Hummm... I'm 6'0", and about 190-200 lbs. Add 20-30 lbs for tack, and tell me just where I'm supposed to find a 2200 lb horse. That's upper end of the draft horse range.


----------



## Yogiwick (Sep 30, 2013)

Yeah we were laughing about it. Apparently everyone in the group of us standing there (all smaller women) was far too big to be riding the medium to large size horses we do XD

I am definitely someone who is particular about weight and being too heavy, but 10% is a little absurd. I mean "ideally" we wouldn't even ride right? They don't seem to be suffering though!


----------



## SarahStorms (Sep 8, 2014)

this is the article I read, they talk about how the 10% isn't really accurate (because basically nobody could ride!!!)

Too Heavy to Ride


----------



## Yogiwick (Sep 30, 2013)

10% is NOT accurate (yes it would be pretty much exclusive!). 20% is the typical standard though I've heard 25%.

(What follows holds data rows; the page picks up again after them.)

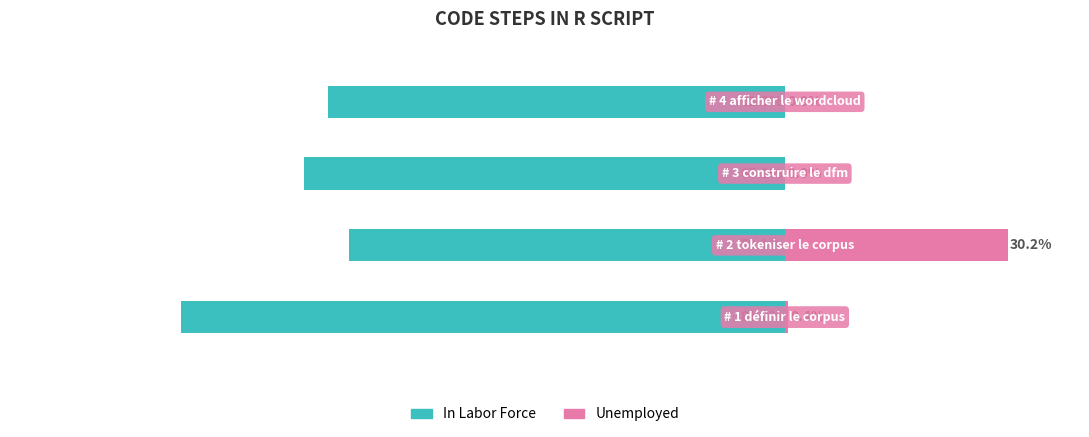

What is the minimum value shown in the chart?

-81.8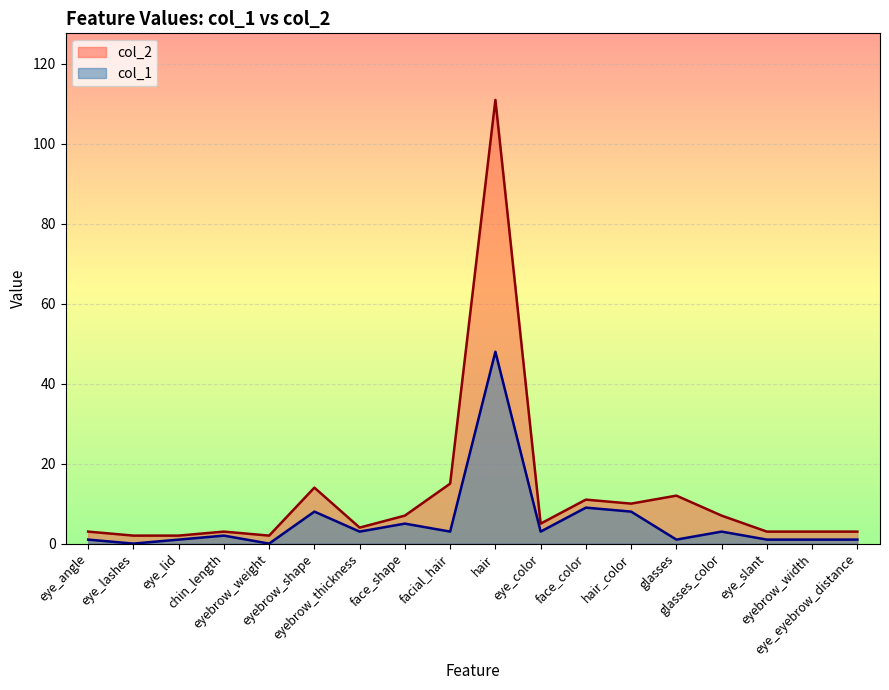

Which series has the largest range (max minus min)?

col_2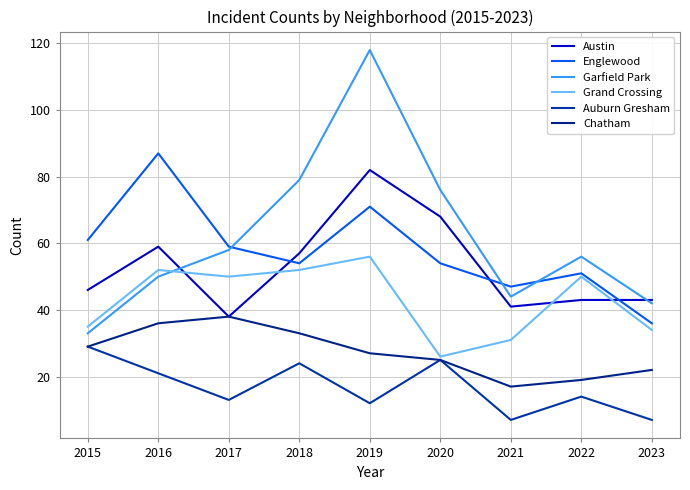

True or false: Grand Crossing has more than 0 points higher than both neighbors.

True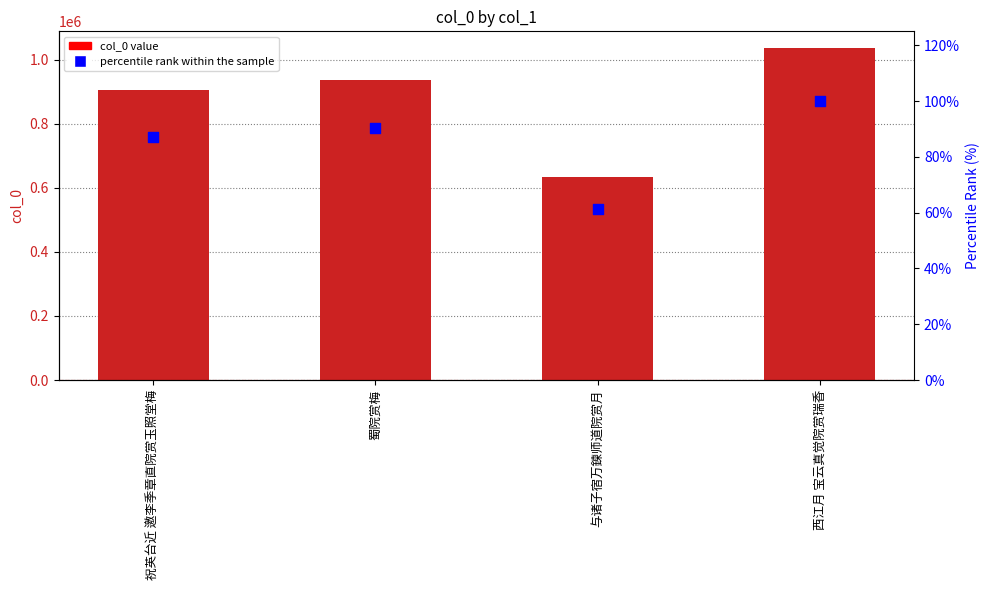

Which series has the largest Y range (max minus min)?

col_0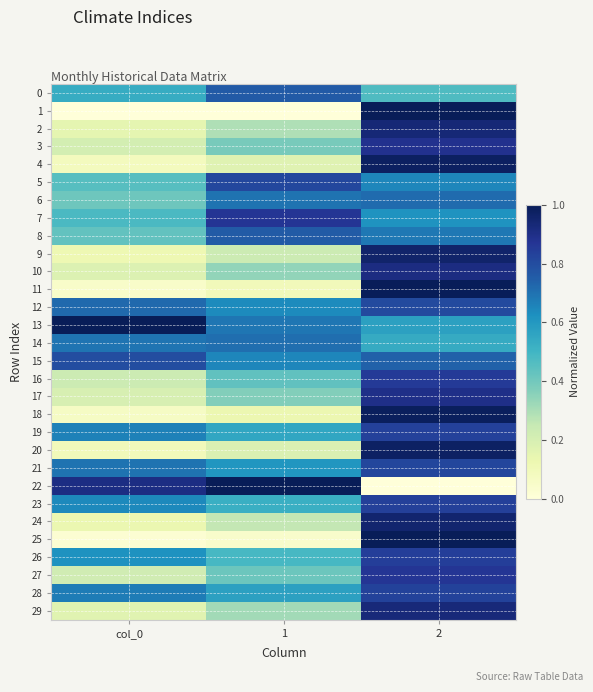

Rank the series at 2 from lowest to highest value.

22, 0, 14, 13, 7, 5, 8, 6, 15, 12, 21, 28, 19, 23, 26, 16, 27, 3, 17, 10, 29, 2, 24, 9, 20, 4, 18, 11, 25, 1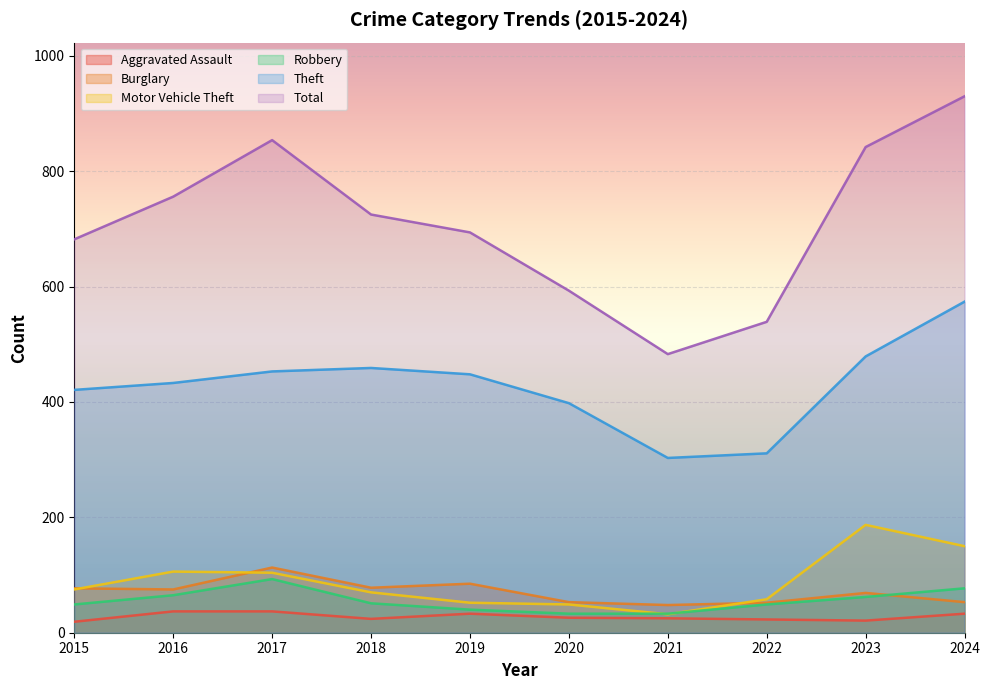

How many series are shown in this chart?

6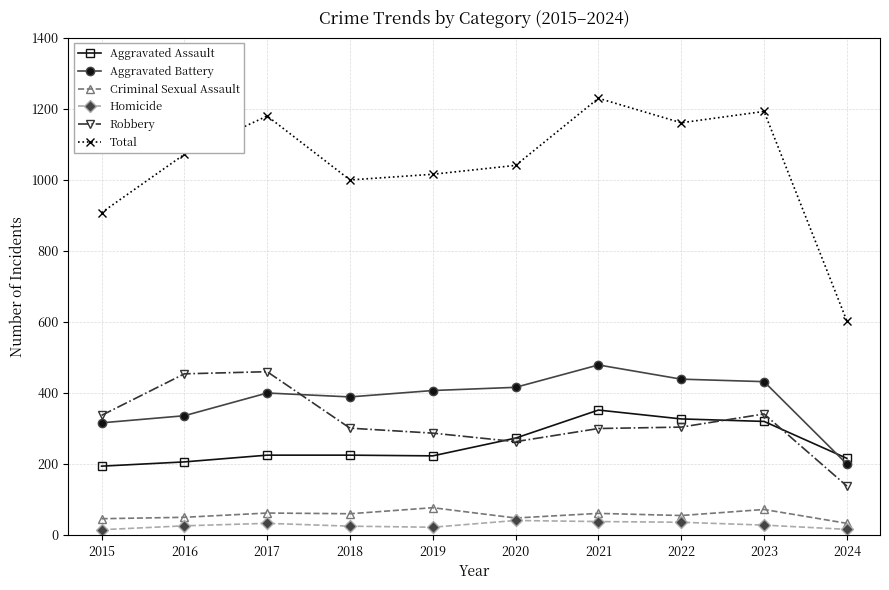

Count the number of data series in this chart.

6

I had never heard 10% before our conversation/laugh last night


----------



## jamesqf (Oct 5, 2009)

Maybe 10% is for professional jockeys?


----------



## RegularJoe (Aug 26, 2014)

Yogiwick said:


> 10% is NOT accurate (yes it would be pretty much exclusive!). 20% is the typical standard though I've heard 25%.


20% was the US cavalry standard. I'd think they know a little about horses. :smile:

Personally, I go by the Hoss Cartwright standard, which is the 300+ lb Dan Blocker riding on the 1,250 lb Arab-QH cross Chub. Dan rode that horse on Bonanza for a dozen seasons, and the horse outlived the rider. Do the math on that and it's about 25% _without western tack_ and assuming Blocker's clothes weigh nothing. I think we can all agree that none of us wants to see a naked Dan Blocker on horseback, so we can safely conclude that most healthy horses can handle our OP. 

In the meantime, our seller can go back to selling horses to parents of little girls who want a real live My Little Pony.


----------